New features of Acrobat 7.0 Professional include full integration with the LifeCycle Designer forms tool and access to editing and markup tools for users who own only the limited, free Adobe Reader. The latest version of the product also provides more sophisticated tracking tools, a new organization tool to make managing and organizing PDFs easier and new integration with Microsoft Outlook. The integrated e-mail function allows users to select a group of e-mail messages and save them as a PDF file with the click of a button. In addition, Adobe has promised faster loading time, which Acrobat users have long sought, especially on the Web.
We liked Acrobat 7.0 Professional's new ability to provide editing tools for users reviewing a document in the program's Reader version. Document creators can distribute files for review either through e-mail or to a Web repository for Web-based review. In either case, Acrobat provides a wizard to walk you through the process of adding users and giving them access to markup tools in the Reader. The e-mail wizard provides a screen to select reviewers from your e-mail address book.
Unfortunately, Acrobat's address book integration is limited to Outlook. If you are using a different e-mail client, you have to enter all the addresses manually, which is an issue Adobe developers should address. The program sends reviewers standard instructions, but you may want to edit them. Users who are not accustomed to this functionality may struggle to access and use those tools because the instructions do not clearly supply enough information.

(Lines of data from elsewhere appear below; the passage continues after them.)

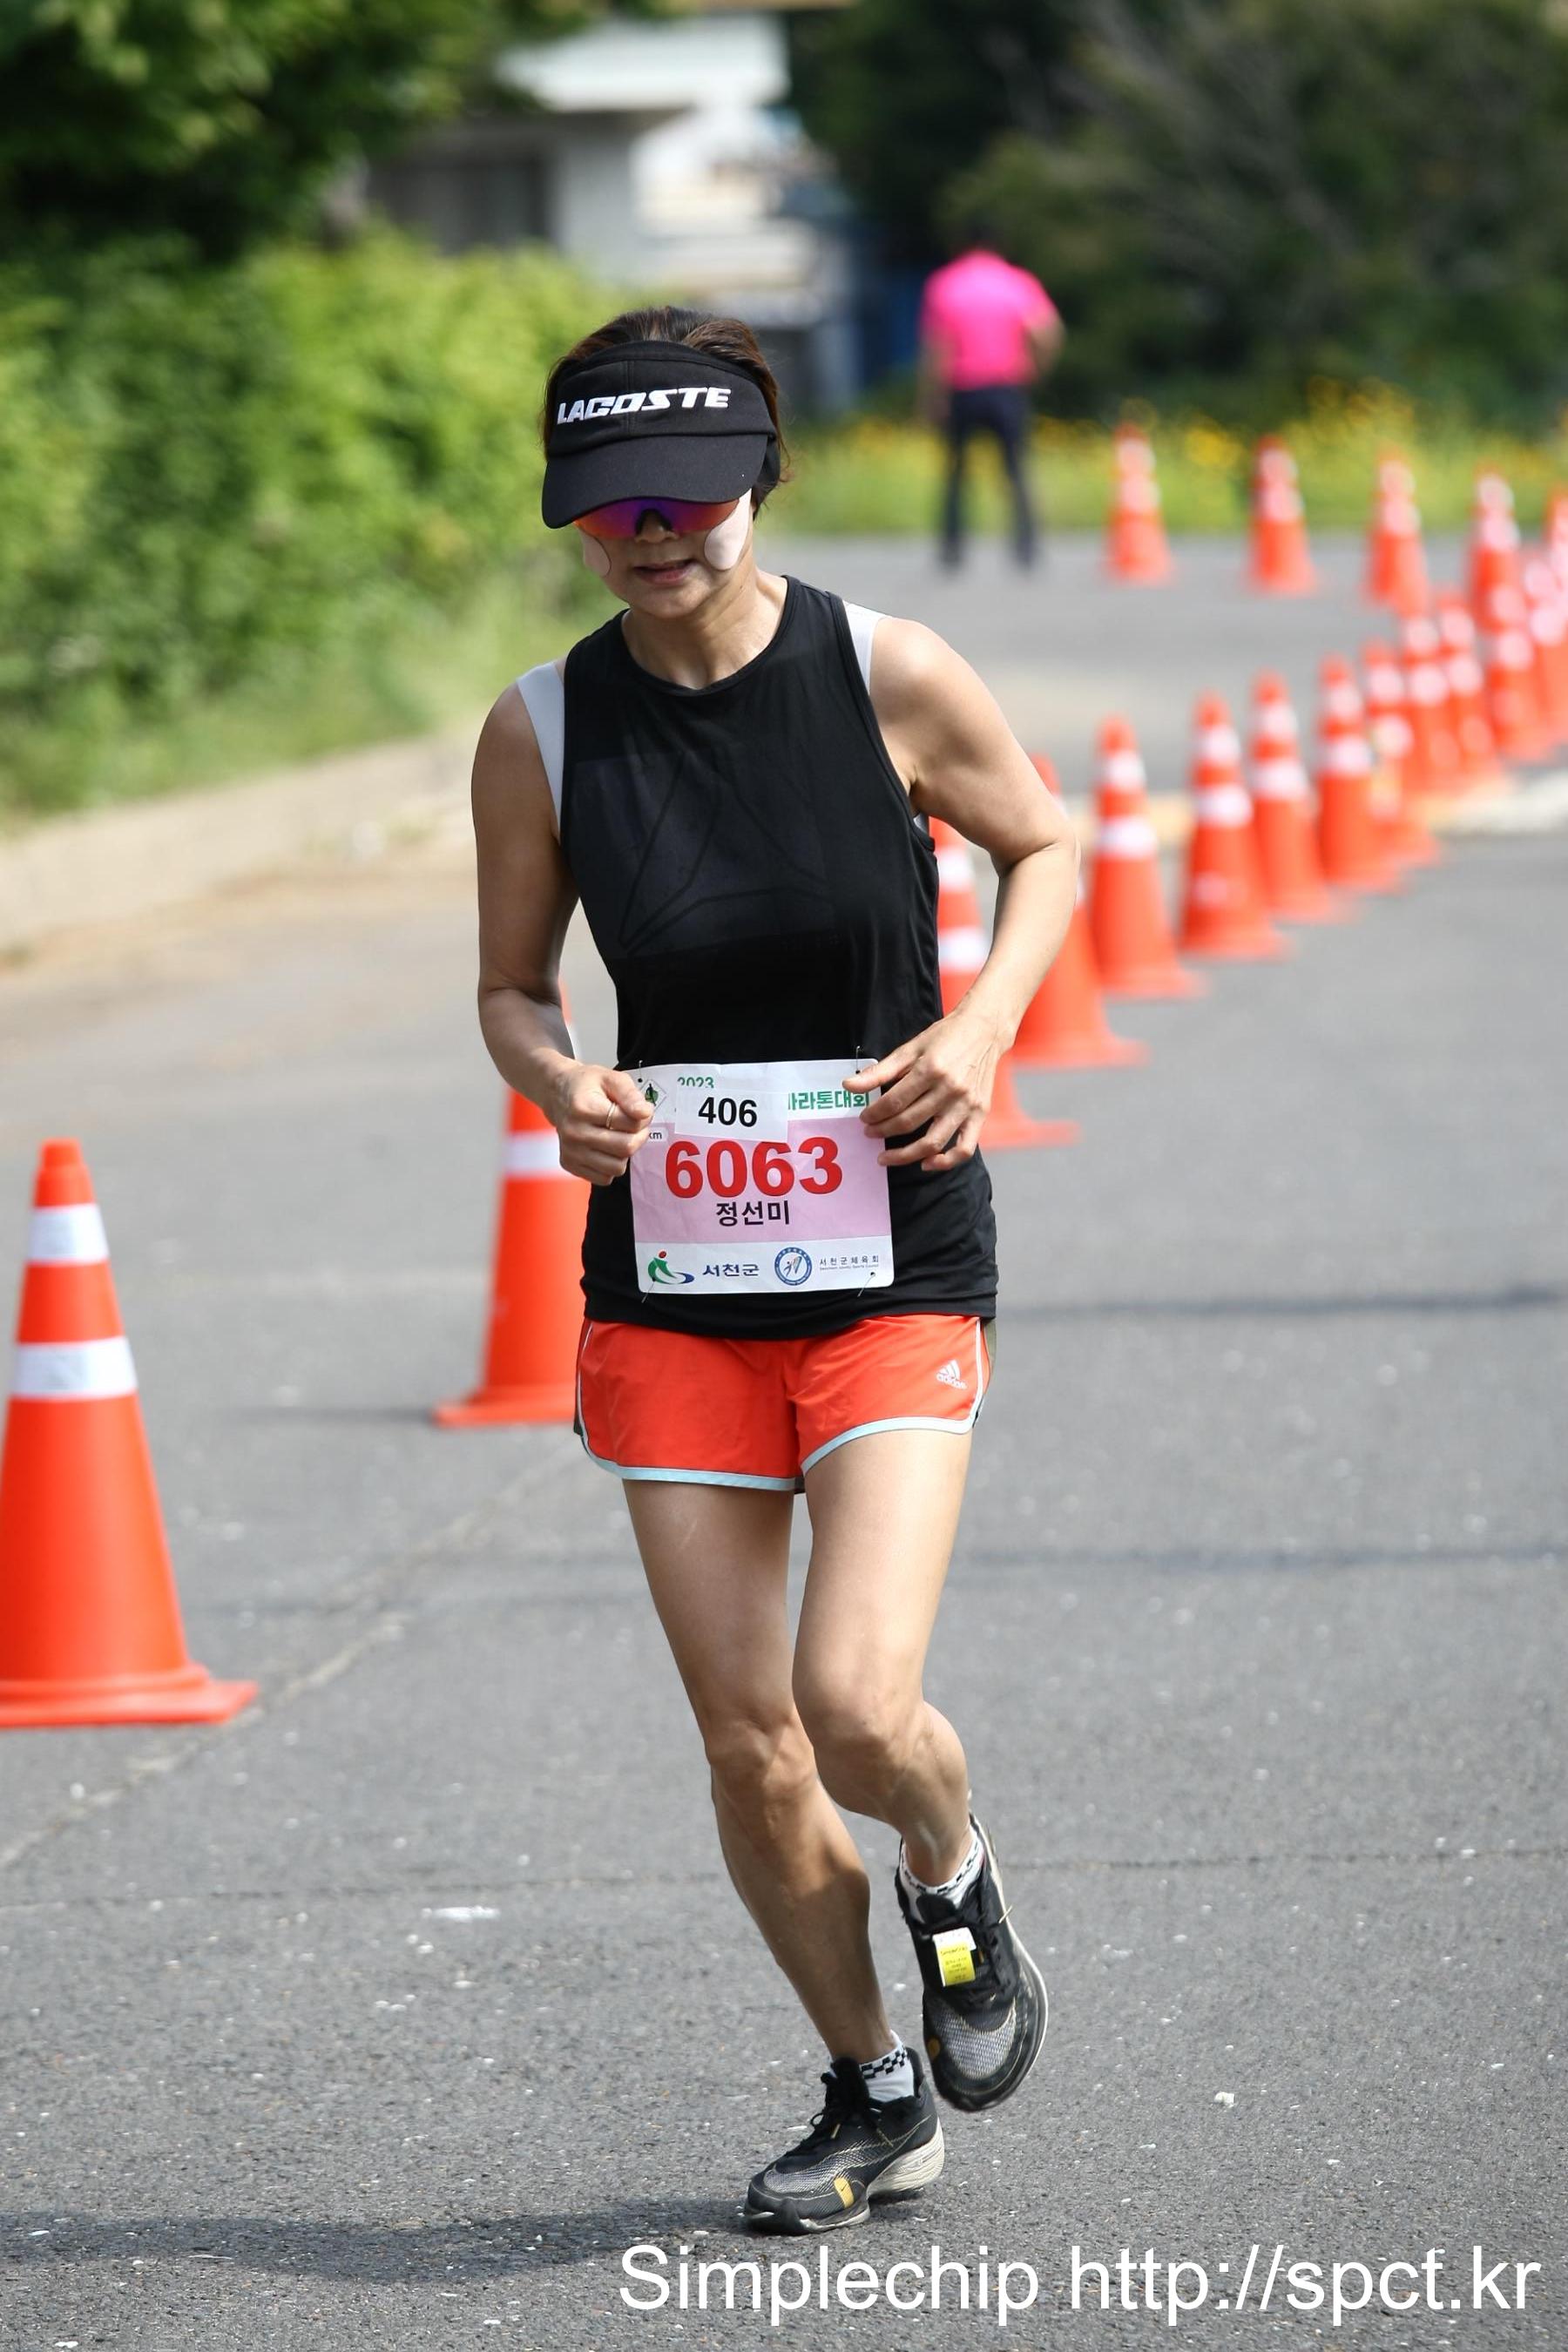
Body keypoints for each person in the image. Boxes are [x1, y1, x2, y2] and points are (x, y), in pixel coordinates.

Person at [469, 304, 1078, 2233]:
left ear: (762, 478)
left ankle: (952, 1872)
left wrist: (979, 1035)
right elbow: (509, 985)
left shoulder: (890, 672)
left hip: (891, 1252)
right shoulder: (545, 727)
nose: (653, 533)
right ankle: (873, 2090)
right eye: (610, 506)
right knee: (748, 1744)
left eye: (689, 495)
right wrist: (556, 1080)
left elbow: (1046, 848)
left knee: (854, 1706)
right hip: (674, 1279)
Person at [918, 237, 1063, 571]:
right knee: (1016, 469)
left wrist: (932, 396)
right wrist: (1037, 368)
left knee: (956, 472)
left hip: (962, 388)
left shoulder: (946, 283)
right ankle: (1026, 546)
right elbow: (1048, 333)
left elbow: (938, 345)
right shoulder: (1017, 282)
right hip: (1007, 386)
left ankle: (953, 548)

After you distribute a document to reviewers, you can track its progress throughout the review cycle using the Tracker tool. You can organize multiple reviews, track their progress and send reminder e-mail messages. If you are conducting a Web-based review, the Tracker also acts as a Really Simple Syndication (RSS) reader. RSS is an XML standard for content syndication. If your department has set up a Web server in which Web-based reviews are stored for syndication, you can automatically track the review progress by subscribing to that site. Whenever someone updates a PDF, you receive a message. For organizations using Web- based reviews, this could be a handy way to track progress without constantly monitoring the Tracker window.

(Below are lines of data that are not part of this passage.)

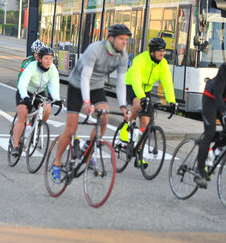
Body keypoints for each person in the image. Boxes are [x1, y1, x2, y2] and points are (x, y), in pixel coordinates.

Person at [51, 24, 130, 182]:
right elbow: (85, 77)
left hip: (96, 87)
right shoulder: (95, 49)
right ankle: (56, 163)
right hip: (77, 85)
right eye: (121, 39)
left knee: (104, 117)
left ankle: (88, 150)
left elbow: (121, 83)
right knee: (71, 128)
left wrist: (123, 107)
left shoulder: (123, 55)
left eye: (126, 40)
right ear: (111, 38)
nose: (124, 42)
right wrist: (86, 102)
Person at [119, 37, 177, 167]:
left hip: (147, 90)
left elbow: (168, 83)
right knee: (138, 104)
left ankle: (139, 157)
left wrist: (172, 102)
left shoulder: (163, 64)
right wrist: (142, 97)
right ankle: (125, 127)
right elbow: (136, 81)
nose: (163, 53)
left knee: (145, 126)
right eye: (159, 51)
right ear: (152, 52)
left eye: (163, 51)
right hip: (131, 86)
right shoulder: (139, 60)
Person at [11, 46, 61, 157]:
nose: (49, 61)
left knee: (47, 108)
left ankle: (36, 128)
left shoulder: (53, 69)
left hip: (40, 92)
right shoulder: (31, 67)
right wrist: (24, 97)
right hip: (26, 91)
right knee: (22, 115)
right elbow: (23, 83)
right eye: (46, 58)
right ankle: (15, 146)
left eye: (51, 59)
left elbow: (54, 86)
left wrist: (56, 99)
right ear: (40, 59)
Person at [194, 63, 226, 188]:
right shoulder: (224, 68)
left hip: (223, 102)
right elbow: (218, 93)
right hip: (211, 98)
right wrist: (223, 112)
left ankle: (213, 152)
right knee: (210, 132)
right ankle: (199, 171)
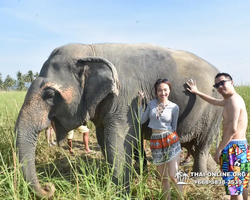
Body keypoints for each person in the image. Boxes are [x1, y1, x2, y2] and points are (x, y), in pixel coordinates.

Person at [186, 73, 249, 200]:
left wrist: (219, 150)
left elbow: (232, 129)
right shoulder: (229, 100)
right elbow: (214, 101)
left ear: (231, 82)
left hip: (233, 148)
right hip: (240, 147)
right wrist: (197, 92)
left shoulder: (233, 101)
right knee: (242, 185)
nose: (220, 87)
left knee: (234, 190)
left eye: (222, 83)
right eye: (217, 85)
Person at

LifeCycle Designer forms tool
Many departments and agencies use online forms to gather information from Web site visitors. LifeCycle Designer 7.0 allows anyone to design forms.
The tool comes with a variety of business templates to get you started, but creating a form from scratch is as simple as reviewing standard components and dragging the ones you want onto the form. There is a PDF preview tab in which you can see how the form will look as a PDF.
Some of the form components have functions that resemble programming. For instance, you can create a custom drop-down list or add bar code technology to the form for more sophisticated scanning and back-end document processing. This tool is well designed and easy to use. Your staff can quickly pick up basic forms design.
Organizing your PDFs
Acrobat 7.0 Professional is making strides in document management with its new tool for managing PDFs, the Organizer. This tool has three main elements: History, Explorer and Collections.
The History is much like a browser history, so you can see PDFs that you viewed most recently, last week or several months ago. The built-in Explorer interface provides navigation to any directory on your computer or network to locate PDFs.
Finally, you can organize related PDFs in Collections, which are accessible from the central Organizer window. If your department processes many PDFs, this tool could be valuable to help you manage them.
Adobe officials said that PDFs would open faster in Version 7.0. In an unscientific test of opening several PDFs of varying sizes in the Mozilla Firefox browser, the program seemed to load files somewhat faster. Other tasks, such as converting e-mail messages to PDFs in Outlook or converting a Web page to PDF, seemed to take an unusually long time on our test machine. Opening PDFs from our hard drive also took too long. Acrobat developers should address this processing deficiency so that the application can open files more quickly and efficiently.
Adobe has answered some user complaints by adding an editing function on a per-document basis to the free Adobe Reader. The new tools for tracking and organizing PDFs should prove useful to departments that deal with many PDFs, while the forms tool provides a painless way to develop Web-based forms. Adobe has never provided great instructions, and Acrobat 7.0 is no exception. But if company officials resolve the performance issues, the new features, XML support and ability to integrate data with back-end systems give Adobe a clear edge over the competition.